Certain tenants may now be in a strong position when it comes to negotiations for a lease renewal under Part II of the 1954 Act.

  • Rent-free period – if the tenant is exercising a Section 26 Request for a new lease, they might want to consider asking for a rent-free period. A tenant could potentially propose a specific term in the lease on this; or, alternatively, put forward the proposed annual rent to take account of a % rent reduction amortised over the term to reflect a rent-free period. Further advice should be taken from solicitors on this.
  • Opposing a new lease on Ground B (persistent delay in paying rent) – due to recent developments in legislation, the landlord will not be able to oppose a new lease on the basis of a persistent delay in paying rent (Ground B) between 26 March 2020 and 30 September 2020.

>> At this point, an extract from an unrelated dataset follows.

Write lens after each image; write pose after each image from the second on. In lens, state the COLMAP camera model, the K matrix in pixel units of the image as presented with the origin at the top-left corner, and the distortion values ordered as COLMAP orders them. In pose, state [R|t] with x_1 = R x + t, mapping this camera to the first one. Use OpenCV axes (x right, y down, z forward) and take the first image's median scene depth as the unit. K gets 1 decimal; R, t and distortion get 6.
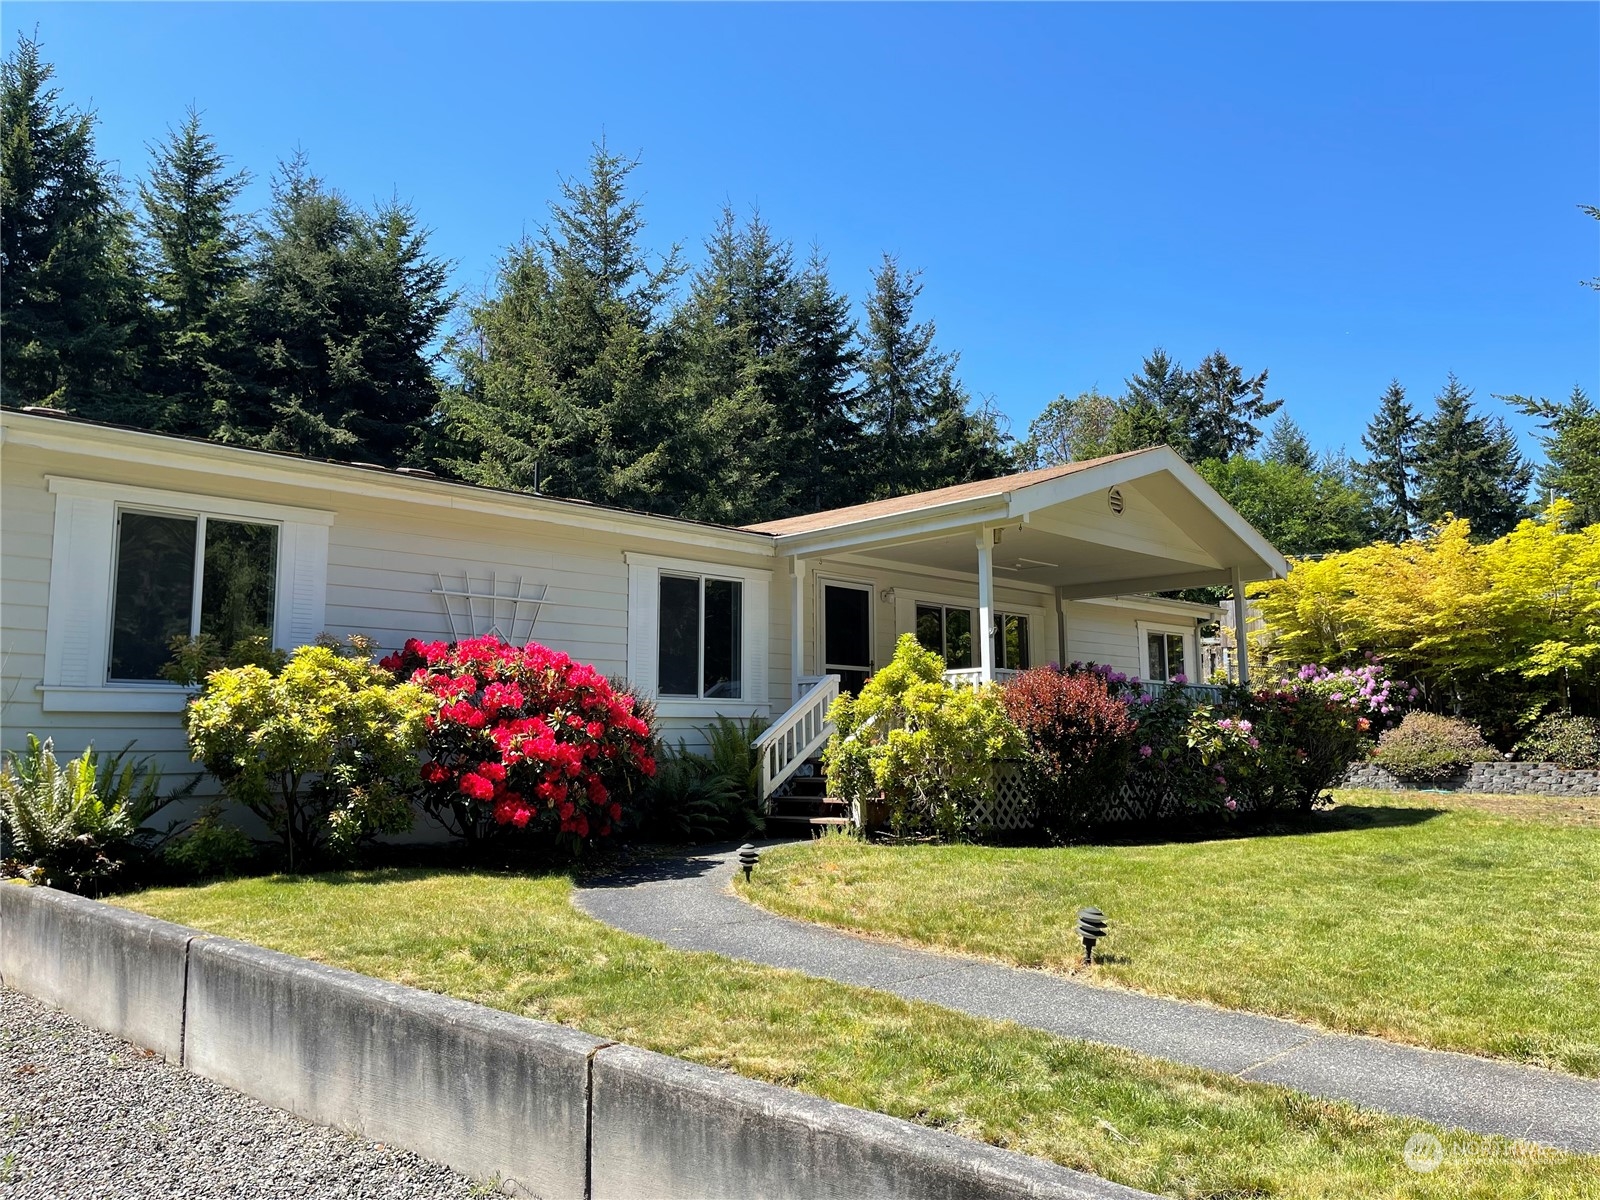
lens RADIAL K [[1205.5, 0, 800.7], [0, 1205.5, 588.3], [0, 0, 1]] dist [0.079169, -0.105875]
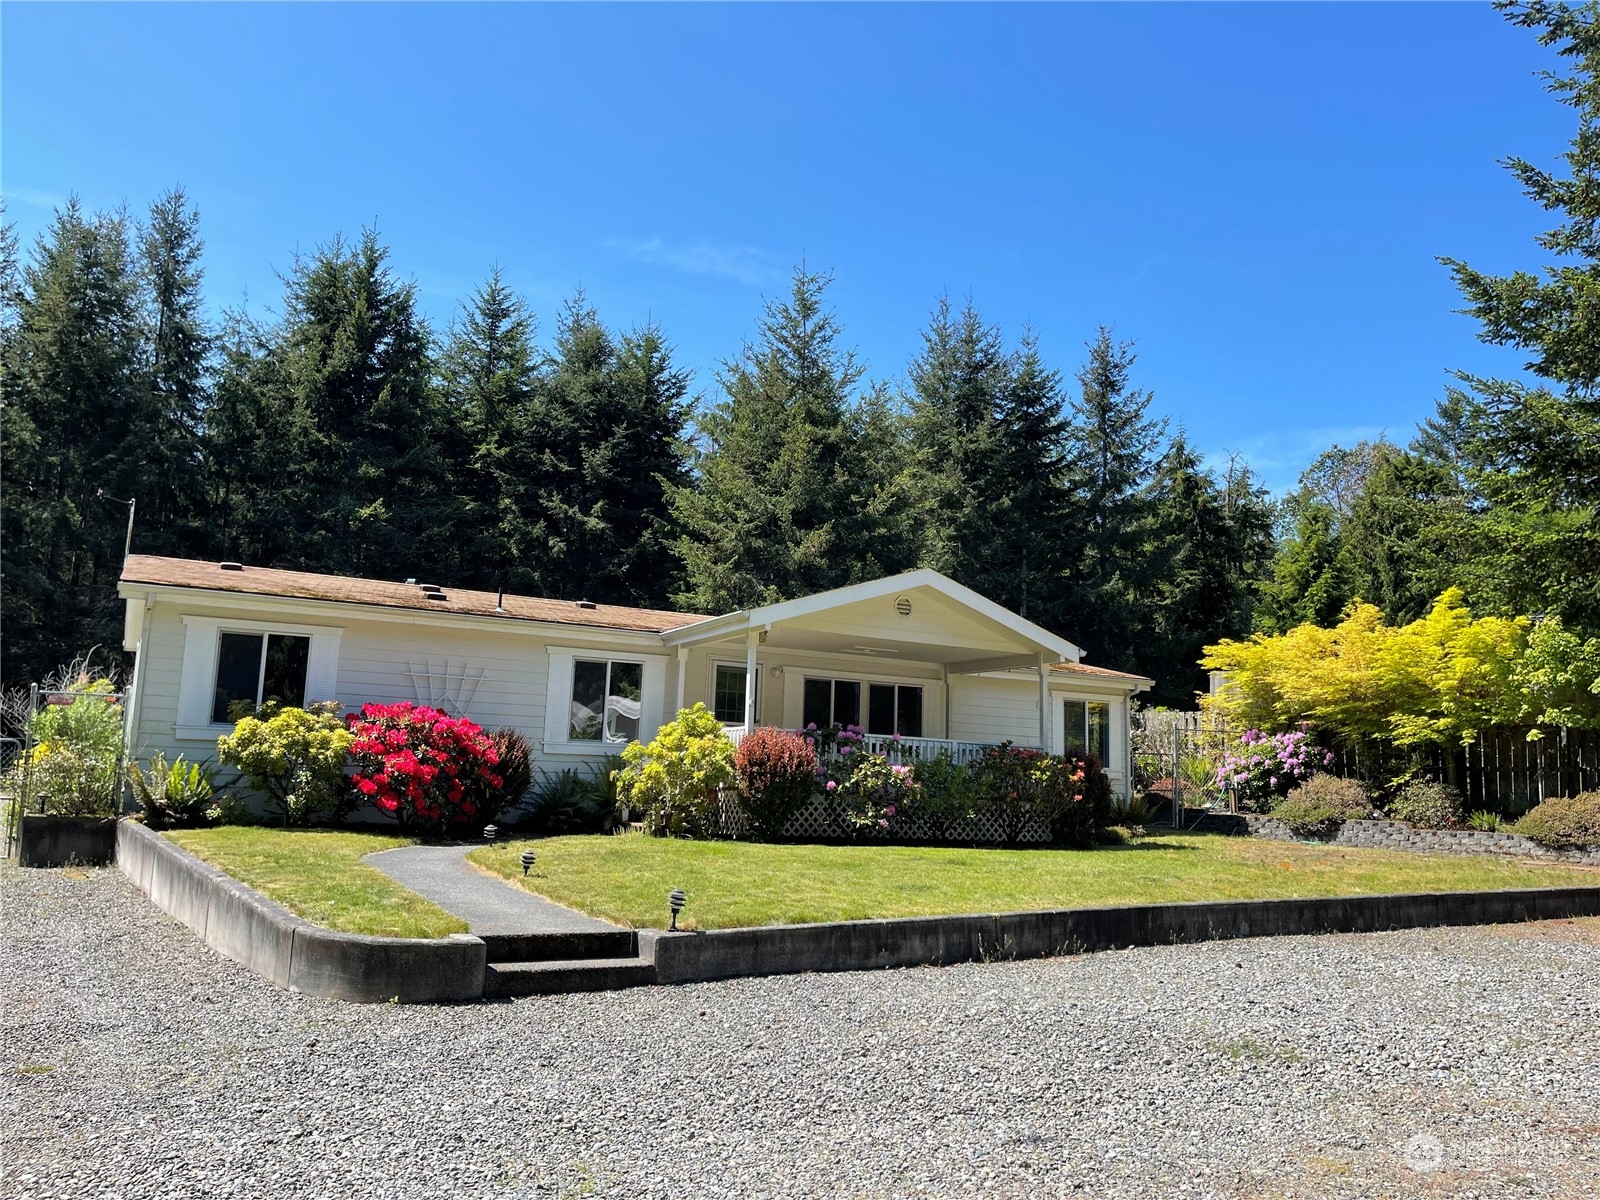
lens RADIAL K [[1205.5, 0, 793.5], [0, 1205.5, 603.6], [0, 0, 1]] dist [0.079169, -0.105875]
pose [[0.955956, -0.004780, -0.293472, 0.172345], [-0.002679, 0.999684, -0.025008, -0.013014], [0.293499, 0.024693, 0.955641, -0.109513]]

  • Prospects of landlord opposing a new lease – whilst every case is different, it does seem unlikely that landlords will want to oppose lease renewals given the state of the market. If they do, they could well be left without any tenant.

Interim rent – this is another factor that will need careful thought and such applications can be made by the landlord or tenant. For example, parties should be alert to making applications on interim rent i.e. where there is a continuation tenancy and the rent payable before the new lease comes into existence differs substantially to rent under the new tenancy.